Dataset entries
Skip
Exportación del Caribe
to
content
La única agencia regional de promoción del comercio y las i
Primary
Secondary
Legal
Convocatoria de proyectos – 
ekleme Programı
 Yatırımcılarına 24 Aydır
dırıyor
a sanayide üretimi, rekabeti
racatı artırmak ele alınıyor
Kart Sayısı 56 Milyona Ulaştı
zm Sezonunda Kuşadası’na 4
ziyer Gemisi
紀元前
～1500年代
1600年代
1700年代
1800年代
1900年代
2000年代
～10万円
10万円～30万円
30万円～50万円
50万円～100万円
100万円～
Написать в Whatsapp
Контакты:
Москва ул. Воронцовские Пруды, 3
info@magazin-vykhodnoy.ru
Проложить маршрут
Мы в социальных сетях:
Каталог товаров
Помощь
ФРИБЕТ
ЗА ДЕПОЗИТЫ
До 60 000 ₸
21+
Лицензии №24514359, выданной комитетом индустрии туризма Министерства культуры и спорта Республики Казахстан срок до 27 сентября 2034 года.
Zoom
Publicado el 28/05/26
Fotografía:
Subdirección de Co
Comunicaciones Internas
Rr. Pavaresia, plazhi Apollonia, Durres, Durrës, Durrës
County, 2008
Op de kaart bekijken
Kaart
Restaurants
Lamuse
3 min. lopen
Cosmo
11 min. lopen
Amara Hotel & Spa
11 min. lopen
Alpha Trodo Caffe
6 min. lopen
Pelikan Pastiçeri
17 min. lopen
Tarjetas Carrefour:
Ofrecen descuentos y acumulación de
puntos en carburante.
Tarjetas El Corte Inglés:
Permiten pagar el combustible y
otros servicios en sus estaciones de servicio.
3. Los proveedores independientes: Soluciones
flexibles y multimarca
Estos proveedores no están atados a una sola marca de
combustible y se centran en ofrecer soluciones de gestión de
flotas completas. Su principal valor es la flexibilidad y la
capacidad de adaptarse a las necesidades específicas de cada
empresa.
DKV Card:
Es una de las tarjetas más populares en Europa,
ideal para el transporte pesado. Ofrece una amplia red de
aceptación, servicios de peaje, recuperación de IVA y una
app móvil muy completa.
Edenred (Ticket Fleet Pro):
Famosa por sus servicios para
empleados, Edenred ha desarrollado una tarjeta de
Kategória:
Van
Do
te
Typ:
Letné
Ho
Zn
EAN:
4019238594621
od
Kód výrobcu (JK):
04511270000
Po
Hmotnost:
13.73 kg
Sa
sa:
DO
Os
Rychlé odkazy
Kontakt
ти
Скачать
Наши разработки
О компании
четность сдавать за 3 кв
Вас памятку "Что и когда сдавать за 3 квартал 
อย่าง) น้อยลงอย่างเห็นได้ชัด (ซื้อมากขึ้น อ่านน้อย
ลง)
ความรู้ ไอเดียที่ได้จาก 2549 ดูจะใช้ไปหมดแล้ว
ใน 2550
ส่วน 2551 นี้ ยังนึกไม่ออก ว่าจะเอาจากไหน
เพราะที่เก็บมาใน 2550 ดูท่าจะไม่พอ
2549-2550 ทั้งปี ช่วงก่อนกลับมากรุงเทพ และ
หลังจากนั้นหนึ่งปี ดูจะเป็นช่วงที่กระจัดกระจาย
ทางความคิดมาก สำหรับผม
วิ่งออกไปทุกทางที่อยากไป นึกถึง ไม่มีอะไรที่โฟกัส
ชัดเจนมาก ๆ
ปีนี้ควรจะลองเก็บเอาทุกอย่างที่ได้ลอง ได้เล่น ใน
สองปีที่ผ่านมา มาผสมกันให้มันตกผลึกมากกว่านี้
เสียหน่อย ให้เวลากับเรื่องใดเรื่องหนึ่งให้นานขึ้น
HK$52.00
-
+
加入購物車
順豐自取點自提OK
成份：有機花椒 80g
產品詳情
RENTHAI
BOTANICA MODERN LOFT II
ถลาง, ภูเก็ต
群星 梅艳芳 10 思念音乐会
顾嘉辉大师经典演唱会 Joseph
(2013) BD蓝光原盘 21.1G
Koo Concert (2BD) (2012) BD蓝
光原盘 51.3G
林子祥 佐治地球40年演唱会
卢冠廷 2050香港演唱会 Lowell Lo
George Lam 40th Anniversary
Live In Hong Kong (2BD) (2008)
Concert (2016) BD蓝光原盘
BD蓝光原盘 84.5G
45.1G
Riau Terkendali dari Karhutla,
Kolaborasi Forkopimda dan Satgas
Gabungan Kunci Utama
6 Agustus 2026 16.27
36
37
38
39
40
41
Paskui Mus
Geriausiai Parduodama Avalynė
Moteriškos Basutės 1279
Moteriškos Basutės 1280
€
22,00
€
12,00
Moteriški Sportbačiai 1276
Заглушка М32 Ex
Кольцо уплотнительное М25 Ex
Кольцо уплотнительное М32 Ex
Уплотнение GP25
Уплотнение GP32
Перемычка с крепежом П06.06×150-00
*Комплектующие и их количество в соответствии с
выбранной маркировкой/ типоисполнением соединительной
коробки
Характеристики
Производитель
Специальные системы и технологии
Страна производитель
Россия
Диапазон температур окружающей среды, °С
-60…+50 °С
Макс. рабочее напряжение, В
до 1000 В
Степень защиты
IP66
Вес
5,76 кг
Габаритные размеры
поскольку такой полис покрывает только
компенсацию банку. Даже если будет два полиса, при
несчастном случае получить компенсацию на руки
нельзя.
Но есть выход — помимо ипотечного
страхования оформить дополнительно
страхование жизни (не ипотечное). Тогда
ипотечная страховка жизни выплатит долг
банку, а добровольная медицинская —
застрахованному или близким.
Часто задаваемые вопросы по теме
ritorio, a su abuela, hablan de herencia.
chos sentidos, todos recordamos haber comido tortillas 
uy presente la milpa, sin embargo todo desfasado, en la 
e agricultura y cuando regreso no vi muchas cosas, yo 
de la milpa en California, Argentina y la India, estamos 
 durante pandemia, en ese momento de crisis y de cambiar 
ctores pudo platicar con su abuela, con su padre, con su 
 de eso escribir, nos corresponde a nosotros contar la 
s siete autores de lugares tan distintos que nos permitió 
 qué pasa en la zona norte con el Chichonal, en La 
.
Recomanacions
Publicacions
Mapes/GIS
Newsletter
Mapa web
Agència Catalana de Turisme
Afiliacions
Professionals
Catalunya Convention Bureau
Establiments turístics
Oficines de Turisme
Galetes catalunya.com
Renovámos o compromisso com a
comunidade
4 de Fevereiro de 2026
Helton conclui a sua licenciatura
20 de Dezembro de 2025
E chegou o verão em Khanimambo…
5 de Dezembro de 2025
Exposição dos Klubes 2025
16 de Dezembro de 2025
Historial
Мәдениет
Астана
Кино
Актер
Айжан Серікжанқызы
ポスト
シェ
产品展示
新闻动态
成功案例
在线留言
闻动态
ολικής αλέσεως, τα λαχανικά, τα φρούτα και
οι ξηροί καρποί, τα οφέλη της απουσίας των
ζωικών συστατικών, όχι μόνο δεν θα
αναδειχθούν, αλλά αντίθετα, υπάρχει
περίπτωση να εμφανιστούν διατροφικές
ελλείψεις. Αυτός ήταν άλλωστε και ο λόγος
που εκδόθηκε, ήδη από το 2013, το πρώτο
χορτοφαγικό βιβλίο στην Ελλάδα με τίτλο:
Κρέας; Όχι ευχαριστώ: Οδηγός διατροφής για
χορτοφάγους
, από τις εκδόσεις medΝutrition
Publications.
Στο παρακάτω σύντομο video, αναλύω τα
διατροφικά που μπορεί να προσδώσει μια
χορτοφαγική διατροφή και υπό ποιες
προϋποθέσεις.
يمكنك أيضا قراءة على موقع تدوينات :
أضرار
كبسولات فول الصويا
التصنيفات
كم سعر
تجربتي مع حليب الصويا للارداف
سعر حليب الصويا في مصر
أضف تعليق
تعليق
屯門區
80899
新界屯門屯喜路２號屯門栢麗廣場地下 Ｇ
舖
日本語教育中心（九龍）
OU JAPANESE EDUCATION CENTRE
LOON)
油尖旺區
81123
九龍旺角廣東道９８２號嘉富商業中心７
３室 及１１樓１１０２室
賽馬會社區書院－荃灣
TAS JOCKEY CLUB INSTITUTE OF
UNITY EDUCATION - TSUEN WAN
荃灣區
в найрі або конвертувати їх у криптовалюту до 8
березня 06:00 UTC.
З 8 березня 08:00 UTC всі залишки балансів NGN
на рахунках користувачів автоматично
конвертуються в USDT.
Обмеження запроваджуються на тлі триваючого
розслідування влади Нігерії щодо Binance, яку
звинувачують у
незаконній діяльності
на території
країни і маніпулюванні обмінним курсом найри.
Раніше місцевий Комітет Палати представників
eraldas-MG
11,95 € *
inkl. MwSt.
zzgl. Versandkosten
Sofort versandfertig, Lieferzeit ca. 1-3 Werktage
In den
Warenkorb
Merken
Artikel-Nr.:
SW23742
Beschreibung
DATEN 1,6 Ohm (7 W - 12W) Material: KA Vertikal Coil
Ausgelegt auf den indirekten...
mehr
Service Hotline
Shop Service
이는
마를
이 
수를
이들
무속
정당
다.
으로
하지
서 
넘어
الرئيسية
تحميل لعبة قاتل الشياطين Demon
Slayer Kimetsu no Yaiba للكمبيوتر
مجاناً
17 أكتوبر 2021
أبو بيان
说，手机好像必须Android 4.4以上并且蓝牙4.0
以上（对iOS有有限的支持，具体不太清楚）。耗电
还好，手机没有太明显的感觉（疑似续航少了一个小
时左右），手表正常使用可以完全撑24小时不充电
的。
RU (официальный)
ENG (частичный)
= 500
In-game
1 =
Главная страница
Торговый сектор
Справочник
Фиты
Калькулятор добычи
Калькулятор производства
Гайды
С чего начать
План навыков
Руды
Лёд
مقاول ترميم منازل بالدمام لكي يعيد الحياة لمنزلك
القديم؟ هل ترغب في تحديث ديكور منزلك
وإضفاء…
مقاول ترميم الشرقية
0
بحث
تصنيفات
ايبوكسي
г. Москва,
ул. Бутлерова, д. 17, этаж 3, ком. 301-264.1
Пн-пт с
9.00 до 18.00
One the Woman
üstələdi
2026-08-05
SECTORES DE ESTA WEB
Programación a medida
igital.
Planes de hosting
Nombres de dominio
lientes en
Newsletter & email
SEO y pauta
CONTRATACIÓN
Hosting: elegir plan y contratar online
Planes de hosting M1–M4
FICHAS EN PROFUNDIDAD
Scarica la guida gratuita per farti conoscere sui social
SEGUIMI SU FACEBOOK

HOW TO COMPLETE THIS TASK
Of the entries above, transcribe exactly those lines that fall between the line containing "Recomanacions" and the line containing "4 de Fevereiro de 2026", together with those two lines.

REPLY TO THE EXERCISE
Recomanacions
Publicacions
Mapes/GIS
Newsletter
Mapa web
Agència Catalana de Turisme
Afiliacions
Professionals
Catalunya Convention Bureau
Establiments turístics
Oficines de Turisme
Galetes catalunya.com
Renovámos o compromisso com a
comunidade
4 de Fevereiro de 2026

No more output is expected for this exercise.